The task. Your task is to output the listing exactly, leaving every image out.

The data.
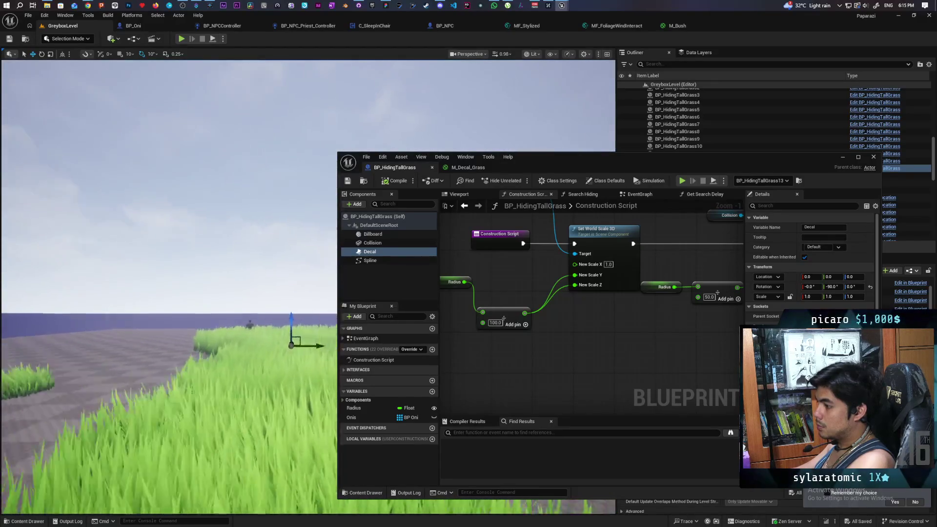
pyautogui.moveTo(168, 288); pyautogui.dragTo(217, 312)
pyautogui.moveTo(168, 288)
pyautogui.mouseDown()
pyautogui.moveTo(168, 273)
pyautogui.moveTo(156, 273)
pyautogui.moveTo(142, 298)
pyautogui.moveTo(134, 266)
pyautogui.moveTo(132, 283)
pyautogui.moveTo(149, 268)
pyautogui.moveTo(136, 264)
pyautogui.mouseUp()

Exercise result.
pyautogui.moveTo(168, 288); pyautogui.dragTo(217, 312)
pyautogui.moveTo(168, 288)
pyautogui.mouseDown()
pyautogui.moveTo(168, 273)
pyautogui.moveTo(156, 273)
pyautogui.moveTo(142, 298)
pyautogui.moveTo(134, 266)
pyautogui.moveTo(132, 283)
pyautogui.moveTo(149, 268)
pyautogui.moveTo(136, 264)
pyautogui.mouseUp()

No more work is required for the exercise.